Hi everybody. I'm still pretty new to archery, going on 2 months or so. I've been going pretty well on club nights as well as at the makeshift range I and my partner made in his parents' field. My scoring and shooting has been fairly consistent and I've been fixing little bits and pieces in my shooting. 
Essentially I'm working on form and making sure I'm paying some attentio to it. However the past two weeks since making a new PB I've been shooting crazy badly. Worse than when I started. I've generally always been a little anxious before releasing but now it's getting to the point where it's all I'm feeling before releasing. There isn't anything on my mind, my shots look like they'll do well then as soon as I release or before I feel a rush of anxiety and then I look up and see I've missed the target. Not always by a lot but the fact that I miss once makes me feel like I'll do it again and so it happens again. 

Now, without right away pinpointing it could be a consistent technical error which I believe it part of it. Have been torquing upwards lately and I'm not sure how to fix that. Some releases are nice and calm and most others are panicked.

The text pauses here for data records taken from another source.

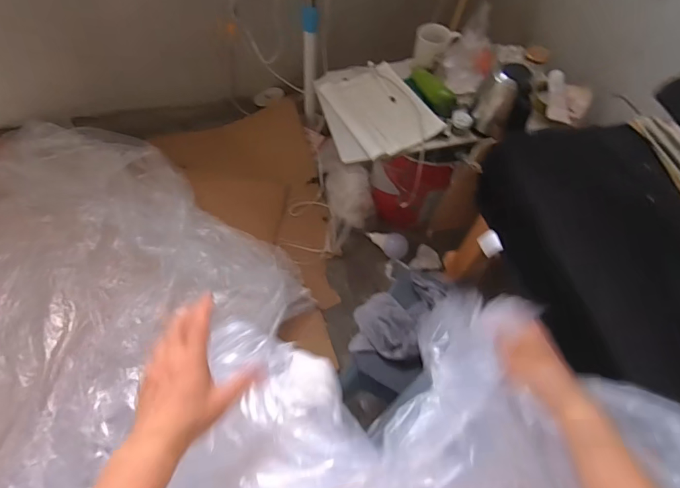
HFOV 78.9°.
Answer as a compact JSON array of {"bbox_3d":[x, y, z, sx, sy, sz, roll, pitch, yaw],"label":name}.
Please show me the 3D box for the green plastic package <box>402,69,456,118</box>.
[{"bbox_3d":[0.212,-0.374,0.984,0.059,0.046,0.181,-23,63,-18],"label":"green plastic package"}]

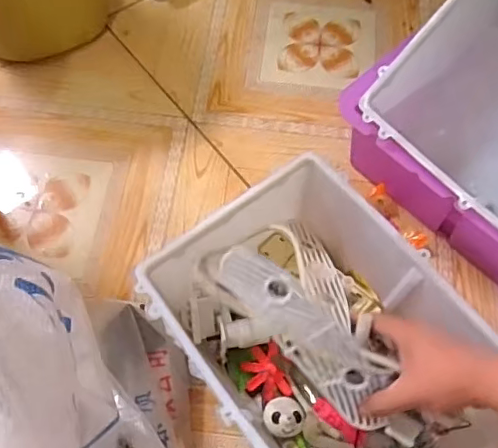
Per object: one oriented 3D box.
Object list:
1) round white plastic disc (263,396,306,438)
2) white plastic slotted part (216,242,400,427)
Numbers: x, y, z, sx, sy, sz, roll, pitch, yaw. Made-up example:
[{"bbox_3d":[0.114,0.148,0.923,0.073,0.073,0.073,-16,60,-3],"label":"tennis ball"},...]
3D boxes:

I can't seem to relax and calm down and it't affecting my confidence.

Anyone else have similar issues. Any ideas how to get through it?


----------



## montigre (Oct 13, 2008)

Sounds like you're thinking too much about score and improving and not enough about just shooting good form. I'd suggest that you shoot no further than 10 yards or so for the next couple/few weeks and concentrate not so much on where your arrow goes on the target, but whether or not you made a good, solid shot using your best form. If, at first, the target is still too distracting at 10 yards, remove it for a week and just shoot a blank bale, then put it back up.

Your groups will likely open at first, but if you stick with it, you'll see them close down again and you'll be in a better position to take this newly established form to the club shoots with you and do well. 

Remember, unless your relying on archery to pay your mortgage each month, it is just a game and is supposed to be fun.


----------



## XForce Girl (Feb 14, 2008)

Montigre is correct.
Do not think about scores. Concentrate on making a perfect repeatable shot every time. 
Blank bailing is not fun but it is necessary. Take the target down and shoot up close. 
Hey, its less steps to get your arrows. As Larry wise told us, were practicing shooting not walking.


----------